*Your task*
Your output should be the line with "4.80/ea 3225 |" followed by every remaining line of the entries, reproduced exactly.

*Data supplied*

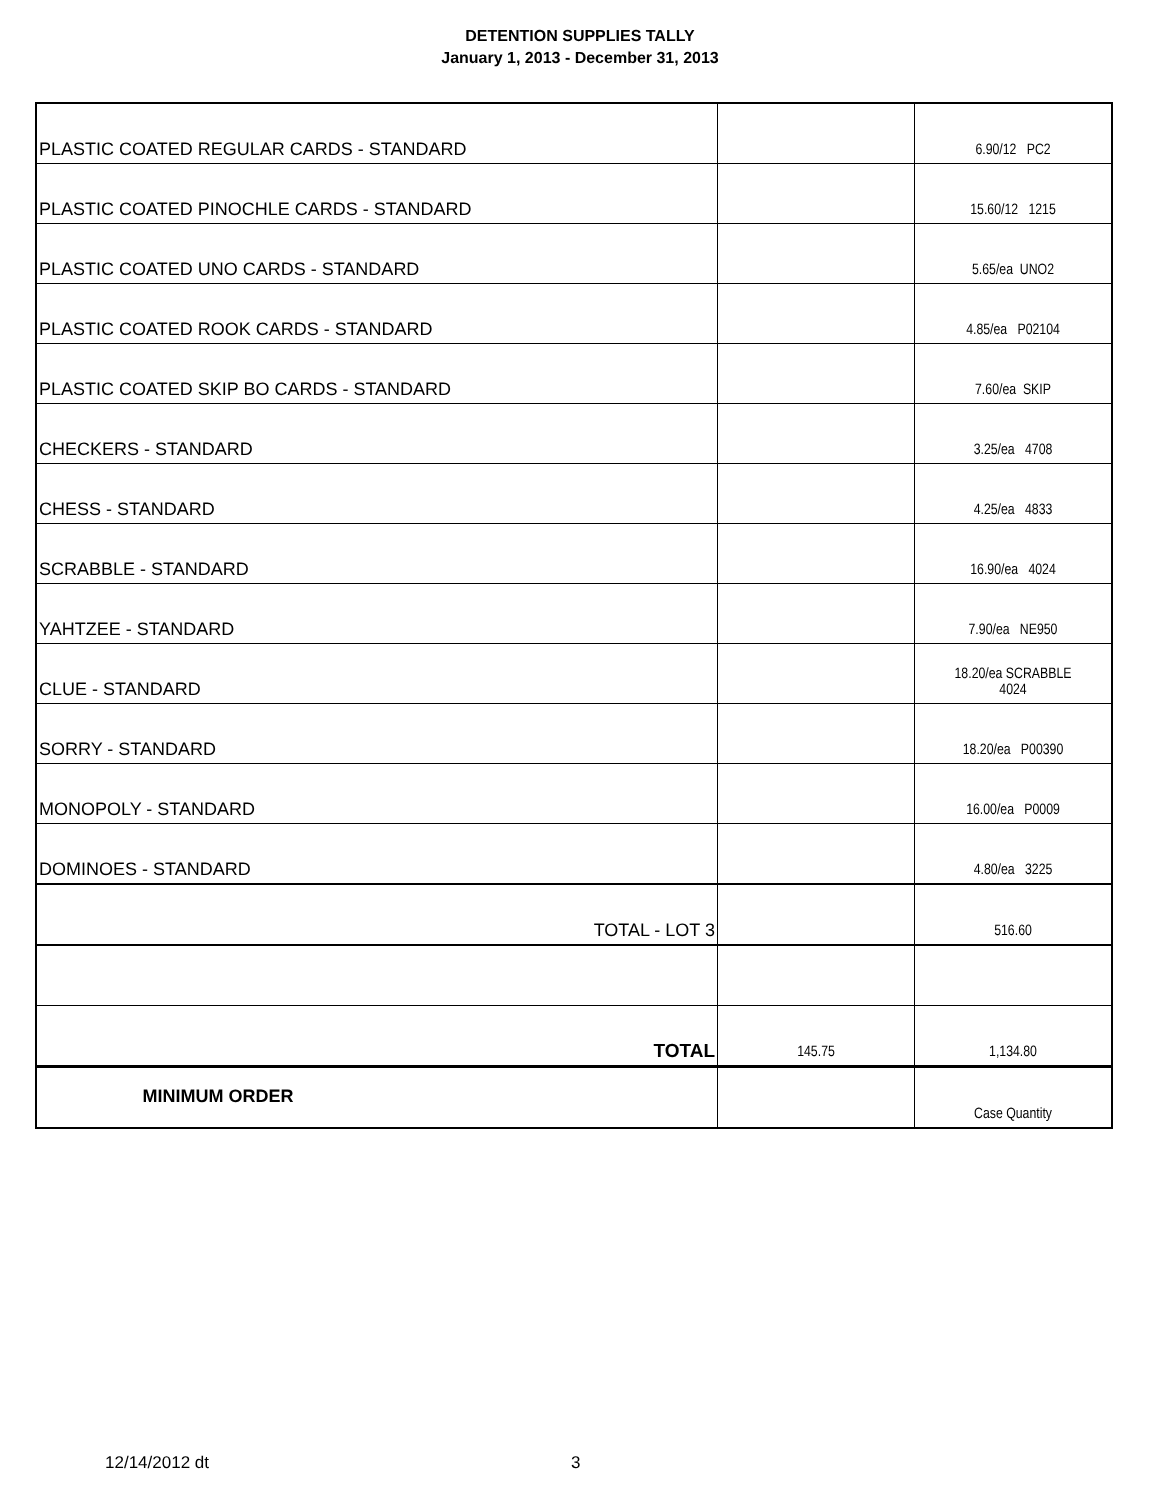DETENTION SUPPLIES TALLY
January 1, 2013 - December 31, 2013
| PLASTIC COATED REGULAR CARDS - STANDARD | | 6.90/12 PC2 |
| PLASTIC COATED PINOCHLE CARDS - STANDARD | | 15.60/12 1215 |
| PLASTIC COATED UNO CARDS - STANDARD | | 5.65/ea UNO2 |
| PLASTIC COATED ROOK CARDS - STANDARD | | 4.85/ea P02104 |
| PLASTIC COATED SKIP BO CARDS - STANDARD | | 7.60/ea SKIP |
| CHECKERS - STANDARD | | 3.25/ea 4708 |
| CHESS - STANDARD | | 4.25/ea 4833 |
| SCRABBLE - STANDARD | | 16.90/ea 4024 |
| YAHTZEE - STANDARD | | 7.90/ea NE950 |
| CLUE - STANDARD | | 18.20/ea SCRABBLE 4024 |
| SORRY - STANDARD | | 18.20/ea P00390 |
| MONOPOLY - STANDARD | | 16.00/ea P0009 |
| DOMINOES - STANDARD | | 4.80/ea 3225 |
| TOTAL - LOT 3 | | 516.60 |
| TOTAL | 145.75 | 1,134.80 |
| MINIMUM ORDER | | Case Quantity |
12/14/2012 dt 3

*Task answer*
| DOMINOES - STANDARD | | 4.80/ea 3225 |
| TOTAL - LOT 3 | | 516.60 |
| TOTAL | 145.75 | 1,134.80 |
| MINIMUM ORDER | | Case Quantity |
12/14/2012 dt 3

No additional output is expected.